** Opening Listed entries block **

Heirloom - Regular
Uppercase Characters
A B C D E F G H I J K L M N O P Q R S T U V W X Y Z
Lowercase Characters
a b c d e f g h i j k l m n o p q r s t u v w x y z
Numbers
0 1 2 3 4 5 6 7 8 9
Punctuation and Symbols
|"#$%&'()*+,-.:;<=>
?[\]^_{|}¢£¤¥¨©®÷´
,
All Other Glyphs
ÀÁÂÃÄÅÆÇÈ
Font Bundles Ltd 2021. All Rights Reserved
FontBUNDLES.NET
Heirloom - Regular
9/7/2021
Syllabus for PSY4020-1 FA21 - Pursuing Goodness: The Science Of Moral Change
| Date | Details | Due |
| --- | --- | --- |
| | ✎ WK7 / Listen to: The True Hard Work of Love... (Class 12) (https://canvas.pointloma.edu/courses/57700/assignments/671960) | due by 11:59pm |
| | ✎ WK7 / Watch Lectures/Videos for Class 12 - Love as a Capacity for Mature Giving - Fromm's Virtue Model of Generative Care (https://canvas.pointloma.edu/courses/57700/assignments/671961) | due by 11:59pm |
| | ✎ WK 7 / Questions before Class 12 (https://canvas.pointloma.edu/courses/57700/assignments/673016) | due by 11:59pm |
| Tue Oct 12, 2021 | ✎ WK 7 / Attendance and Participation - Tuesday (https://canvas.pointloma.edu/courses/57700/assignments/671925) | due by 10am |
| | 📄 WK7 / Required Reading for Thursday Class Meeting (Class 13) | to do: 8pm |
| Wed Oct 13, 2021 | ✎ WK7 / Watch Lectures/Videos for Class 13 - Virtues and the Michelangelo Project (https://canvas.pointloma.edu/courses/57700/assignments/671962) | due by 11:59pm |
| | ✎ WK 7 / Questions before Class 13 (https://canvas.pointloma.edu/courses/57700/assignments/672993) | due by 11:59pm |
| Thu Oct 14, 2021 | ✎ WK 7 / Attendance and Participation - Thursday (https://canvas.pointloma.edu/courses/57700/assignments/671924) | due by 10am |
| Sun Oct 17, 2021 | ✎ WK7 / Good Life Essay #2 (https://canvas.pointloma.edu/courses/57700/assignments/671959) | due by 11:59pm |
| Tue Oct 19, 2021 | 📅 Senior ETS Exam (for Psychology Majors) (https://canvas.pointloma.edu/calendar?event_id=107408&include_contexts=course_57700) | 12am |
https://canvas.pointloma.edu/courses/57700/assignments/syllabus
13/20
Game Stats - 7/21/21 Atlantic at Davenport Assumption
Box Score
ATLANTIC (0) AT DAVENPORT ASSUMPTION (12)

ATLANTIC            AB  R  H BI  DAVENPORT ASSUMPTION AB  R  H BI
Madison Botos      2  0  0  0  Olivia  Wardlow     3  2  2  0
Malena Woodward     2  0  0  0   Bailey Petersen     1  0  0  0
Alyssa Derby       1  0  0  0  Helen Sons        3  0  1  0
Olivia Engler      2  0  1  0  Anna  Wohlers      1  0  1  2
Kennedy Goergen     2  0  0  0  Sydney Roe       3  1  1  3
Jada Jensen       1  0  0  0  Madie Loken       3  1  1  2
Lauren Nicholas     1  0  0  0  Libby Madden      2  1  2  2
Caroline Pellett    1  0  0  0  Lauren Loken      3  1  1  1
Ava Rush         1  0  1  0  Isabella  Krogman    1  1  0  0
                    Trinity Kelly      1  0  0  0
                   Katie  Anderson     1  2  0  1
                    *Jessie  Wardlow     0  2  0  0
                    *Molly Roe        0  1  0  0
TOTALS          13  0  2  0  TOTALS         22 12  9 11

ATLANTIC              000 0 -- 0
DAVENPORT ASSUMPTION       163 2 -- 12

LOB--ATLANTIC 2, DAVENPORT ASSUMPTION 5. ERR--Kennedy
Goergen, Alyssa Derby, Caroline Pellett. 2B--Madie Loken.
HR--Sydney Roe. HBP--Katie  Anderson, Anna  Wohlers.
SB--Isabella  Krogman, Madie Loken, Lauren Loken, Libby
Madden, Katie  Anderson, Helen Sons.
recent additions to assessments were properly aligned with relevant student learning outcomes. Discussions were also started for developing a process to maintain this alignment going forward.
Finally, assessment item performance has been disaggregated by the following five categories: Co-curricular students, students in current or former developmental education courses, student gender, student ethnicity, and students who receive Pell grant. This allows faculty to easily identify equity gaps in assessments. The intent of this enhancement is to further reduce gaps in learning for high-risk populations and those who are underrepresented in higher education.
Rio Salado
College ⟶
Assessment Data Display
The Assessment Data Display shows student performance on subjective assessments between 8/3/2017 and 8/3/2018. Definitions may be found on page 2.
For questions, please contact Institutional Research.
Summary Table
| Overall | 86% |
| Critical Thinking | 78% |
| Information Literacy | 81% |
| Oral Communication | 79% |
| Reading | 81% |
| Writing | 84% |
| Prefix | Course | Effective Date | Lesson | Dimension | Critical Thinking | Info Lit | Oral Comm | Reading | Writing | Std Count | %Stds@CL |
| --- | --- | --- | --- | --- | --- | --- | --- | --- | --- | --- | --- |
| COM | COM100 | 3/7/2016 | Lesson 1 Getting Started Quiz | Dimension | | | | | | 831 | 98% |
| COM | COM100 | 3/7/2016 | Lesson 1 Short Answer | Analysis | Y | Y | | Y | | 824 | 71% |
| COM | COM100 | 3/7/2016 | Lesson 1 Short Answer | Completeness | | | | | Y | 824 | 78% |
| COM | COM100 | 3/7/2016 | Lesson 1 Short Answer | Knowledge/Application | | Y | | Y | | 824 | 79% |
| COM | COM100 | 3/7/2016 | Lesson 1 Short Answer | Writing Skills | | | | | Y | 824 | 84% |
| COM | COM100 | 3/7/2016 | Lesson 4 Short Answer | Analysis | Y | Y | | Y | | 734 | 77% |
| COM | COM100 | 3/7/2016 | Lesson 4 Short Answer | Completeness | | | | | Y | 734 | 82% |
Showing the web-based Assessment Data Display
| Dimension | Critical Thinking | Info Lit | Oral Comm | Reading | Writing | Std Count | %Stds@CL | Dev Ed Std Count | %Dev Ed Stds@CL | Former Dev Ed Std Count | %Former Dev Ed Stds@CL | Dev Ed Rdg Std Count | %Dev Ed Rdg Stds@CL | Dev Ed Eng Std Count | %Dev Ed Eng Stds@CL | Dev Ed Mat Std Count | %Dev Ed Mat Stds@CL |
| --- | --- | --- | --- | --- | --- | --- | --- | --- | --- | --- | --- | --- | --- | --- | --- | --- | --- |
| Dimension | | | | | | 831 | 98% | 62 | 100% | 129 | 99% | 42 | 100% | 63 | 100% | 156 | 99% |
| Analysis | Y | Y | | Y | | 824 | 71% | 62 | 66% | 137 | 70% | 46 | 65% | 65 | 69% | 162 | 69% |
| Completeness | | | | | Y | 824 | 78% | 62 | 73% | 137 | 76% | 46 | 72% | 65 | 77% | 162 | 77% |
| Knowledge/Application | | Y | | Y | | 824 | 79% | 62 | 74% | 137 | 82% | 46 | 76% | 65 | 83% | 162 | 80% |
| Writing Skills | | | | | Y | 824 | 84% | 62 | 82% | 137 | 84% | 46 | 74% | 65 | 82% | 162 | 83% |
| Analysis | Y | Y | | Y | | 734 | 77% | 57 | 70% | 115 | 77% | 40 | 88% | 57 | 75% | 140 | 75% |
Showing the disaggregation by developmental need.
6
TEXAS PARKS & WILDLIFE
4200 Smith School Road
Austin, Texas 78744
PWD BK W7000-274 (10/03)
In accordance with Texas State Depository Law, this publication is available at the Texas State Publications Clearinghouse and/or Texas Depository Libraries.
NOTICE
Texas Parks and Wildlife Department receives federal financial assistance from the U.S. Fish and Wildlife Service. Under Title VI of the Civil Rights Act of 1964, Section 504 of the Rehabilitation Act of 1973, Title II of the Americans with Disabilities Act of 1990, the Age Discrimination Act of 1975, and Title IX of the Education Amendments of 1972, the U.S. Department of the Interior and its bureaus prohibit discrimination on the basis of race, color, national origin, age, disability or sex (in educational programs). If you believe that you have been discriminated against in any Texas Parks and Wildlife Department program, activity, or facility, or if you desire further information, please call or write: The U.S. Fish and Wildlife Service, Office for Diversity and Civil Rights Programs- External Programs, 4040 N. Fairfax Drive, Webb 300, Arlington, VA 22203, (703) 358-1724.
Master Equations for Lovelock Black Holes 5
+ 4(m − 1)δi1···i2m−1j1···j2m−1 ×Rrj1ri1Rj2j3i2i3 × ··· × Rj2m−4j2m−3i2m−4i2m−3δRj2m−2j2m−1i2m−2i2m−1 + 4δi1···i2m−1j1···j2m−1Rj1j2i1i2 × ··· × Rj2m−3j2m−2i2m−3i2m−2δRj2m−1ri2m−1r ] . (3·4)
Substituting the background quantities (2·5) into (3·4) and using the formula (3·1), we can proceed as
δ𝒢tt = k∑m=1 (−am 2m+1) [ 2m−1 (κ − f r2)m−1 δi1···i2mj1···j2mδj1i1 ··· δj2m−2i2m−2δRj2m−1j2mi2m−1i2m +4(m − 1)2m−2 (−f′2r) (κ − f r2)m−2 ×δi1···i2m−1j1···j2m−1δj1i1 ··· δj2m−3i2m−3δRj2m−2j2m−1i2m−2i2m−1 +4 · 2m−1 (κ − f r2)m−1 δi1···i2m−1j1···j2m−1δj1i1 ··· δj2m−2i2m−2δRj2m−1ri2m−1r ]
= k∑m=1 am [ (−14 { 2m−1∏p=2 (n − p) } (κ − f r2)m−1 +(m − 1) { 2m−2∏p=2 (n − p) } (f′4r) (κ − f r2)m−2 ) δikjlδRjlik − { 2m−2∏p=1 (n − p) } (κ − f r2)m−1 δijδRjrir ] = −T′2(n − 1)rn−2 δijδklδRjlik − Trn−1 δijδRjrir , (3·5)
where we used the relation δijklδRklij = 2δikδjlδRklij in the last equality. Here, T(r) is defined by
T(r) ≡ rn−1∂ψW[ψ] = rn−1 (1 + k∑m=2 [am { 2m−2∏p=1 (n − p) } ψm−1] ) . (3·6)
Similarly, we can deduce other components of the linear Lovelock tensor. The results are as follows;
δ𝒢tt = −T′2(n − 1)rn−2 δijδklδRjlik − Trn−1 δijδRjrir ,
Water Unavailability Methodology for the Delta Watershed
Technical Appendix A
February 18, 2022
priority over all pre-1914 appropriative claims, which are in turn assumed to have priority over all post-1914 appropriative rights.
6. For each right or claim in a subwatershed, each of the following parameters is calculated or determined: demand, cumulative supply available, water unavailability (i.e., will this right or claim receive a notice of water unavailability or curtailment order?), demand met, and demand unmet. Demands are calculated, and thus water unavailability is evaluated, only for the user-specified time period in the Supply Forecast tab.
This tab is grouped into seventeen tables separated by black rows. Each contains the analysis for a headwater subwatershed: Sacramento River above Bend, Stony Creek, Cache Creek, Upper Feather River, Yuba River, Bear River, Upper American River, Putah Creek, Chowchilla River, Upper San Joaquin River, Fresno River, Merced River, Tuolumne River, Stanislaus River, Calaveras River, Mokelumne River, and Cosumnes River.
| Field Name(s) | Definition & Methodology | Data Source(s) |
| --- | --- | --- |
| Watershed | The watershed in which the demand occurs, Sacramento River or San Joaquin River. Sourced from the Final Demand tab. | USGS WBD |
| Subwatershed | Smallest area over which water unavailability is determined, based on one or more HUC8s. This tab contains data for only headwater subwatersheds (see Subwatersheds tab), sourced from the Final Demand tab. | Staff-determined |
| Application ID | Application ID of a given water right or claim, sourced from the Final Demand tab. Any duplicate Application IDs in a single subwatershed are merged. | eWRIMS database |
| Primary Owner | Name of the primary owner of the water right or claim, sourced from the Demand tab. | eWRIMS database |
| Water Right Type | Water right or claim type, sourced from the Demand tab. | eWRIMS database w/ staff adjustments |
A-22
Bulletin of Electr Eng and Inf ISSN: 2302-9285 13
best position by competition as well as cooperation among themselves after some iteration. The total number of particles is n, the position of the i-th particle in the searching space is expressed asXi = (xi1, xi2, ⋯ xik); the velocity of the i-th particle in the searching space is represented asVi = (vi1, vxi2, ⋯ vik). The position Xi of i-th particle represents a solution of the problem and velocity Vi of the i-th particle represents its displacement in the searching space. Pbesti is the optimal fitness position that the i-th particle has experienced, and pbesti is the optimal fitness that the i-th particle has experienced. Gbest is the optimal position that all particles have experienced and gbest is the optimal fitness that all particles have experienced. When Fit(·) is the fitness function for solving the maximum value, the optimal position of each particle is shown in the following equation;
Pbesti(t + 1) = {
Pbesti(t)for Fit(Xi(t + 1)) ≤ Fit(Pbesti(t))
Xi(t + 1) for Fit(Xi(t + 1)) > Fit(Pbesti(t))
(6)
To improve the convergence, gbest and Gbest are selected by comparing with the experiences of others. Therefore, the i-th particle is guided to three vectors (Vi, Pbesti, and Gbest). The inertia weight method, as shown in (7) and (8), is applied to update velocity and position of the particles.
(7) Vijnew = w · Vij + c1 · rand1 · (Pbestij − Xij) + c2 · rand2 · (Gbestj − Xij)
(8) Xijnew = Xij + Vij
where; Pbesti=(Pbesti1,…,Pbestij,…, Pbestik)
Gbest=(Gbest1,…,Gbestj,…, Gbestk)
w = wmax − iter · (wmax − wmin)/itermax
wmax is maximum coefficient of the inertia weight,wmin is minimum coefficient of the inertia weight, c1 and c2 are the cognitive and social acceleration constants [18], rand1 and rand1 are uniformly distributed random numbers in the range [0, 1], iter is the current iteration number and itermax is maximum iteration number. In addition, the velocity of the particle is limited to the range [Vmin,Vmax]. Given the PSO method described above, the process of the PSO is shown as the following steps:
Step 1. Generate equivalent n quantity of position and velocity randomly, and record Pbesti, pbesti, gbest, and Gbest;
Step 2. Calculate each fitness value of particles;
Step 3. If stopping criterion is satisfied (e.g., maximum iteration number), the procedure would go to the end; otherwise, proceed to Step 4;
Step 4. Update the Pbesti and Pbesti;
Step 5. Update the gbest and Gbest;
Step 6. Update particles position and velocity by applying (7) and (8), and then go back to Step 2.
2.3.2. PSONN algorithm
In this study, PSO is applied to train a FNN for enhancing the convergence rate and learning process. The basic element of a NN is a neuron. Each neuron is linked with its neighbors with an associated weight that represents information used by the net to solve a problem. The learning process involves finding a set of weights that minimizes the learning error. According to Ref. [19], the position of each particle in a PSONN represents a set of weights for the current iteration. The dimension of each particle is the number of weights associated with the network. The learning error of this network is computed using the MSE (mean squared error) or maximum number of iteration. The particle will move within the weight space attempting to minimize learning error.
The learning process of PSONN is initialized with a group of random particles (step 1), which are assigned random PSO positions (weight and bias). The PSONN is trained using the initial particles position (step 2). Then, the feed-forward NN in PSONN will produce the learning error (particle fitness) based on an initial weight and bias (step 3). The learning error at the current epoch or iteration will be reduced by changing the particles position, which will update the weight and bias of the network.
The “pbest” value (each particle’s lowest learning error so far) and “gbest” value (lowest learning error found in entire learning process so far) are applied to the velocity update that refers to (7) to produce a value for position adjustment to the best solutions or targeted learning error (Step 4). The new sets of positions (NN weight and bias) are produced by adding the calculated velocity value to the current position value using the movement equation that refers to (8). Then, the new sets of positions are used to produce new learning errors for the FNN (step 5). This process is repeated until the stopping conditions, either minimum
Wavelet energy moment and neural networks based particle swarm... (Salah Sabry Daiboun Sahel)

** Closing Listed entries block **

▶ What you will do
Could you filter the material above and copy each line that holds the word "https"?

▶ Response to this exercise
| | ✎ WK7 / Listen to: The True Hard Work of Love... (Class 12) (https://canvas.pointloma.edu/courses/57700/assignments/671960) | due by 11:59pm |
| | ✎ WK7 / Watch Lectures/Videos for Class 12 - Love as a Capacity for Mature Giving - Fromm's Virtue Model of Generative Care (https://canvas.pointloma.edu/courses/57700/assignments/671961) | due by 11:59pm |
| | ✎ WK 7 / Questions before Class 12 (https://canvas.pointloma.edu/courses/57700/assignments/673016) | due by 11:59pm |
| Tue Oct 12, 2021 | ✎ WK 7 / Attendance and Participation - Tuesday (https://canvas.pointloma.edu/courses/57700/assignments/671925) | due by 10am |
| Wed Oct 13, 2021 | ✎ WK7 / Watch Lectures/Videos for Class 13 - Virtues and the Michelangelo Project (https://canvas.pointloma.edu/courses/57700/assignments/671962) | due by 11:59pm |
| | ✎ WK 7 / Questions before Class 13 (https://canvas.pointloma.edu/courses/57700/assignments/672993) | due by 11:59pm |
| Thu Oct 14, 2021 | ✎ WK 7 / Attendance and Participation - Thursday (https://canvas.pointloma.edu/courses/57700/assignments/671924) | due by 10am |
| Sun Oct 17, 2021 | ✎ WK7 / Good Life Essay #2 (https://canvas.pointloma.edu/courses/57700/assignments/671959) | due by 11:59pm |
| Tue Oct 19, 2021 | 📅 Senior ETS Exam (for Psychology Majors) (https://canvas.pointloma.edu/calendar?event_id=107408&include_contexts=course_57700) | 12am |
https://canvas.pointloma.edu/courses/57700/assignments/syllabus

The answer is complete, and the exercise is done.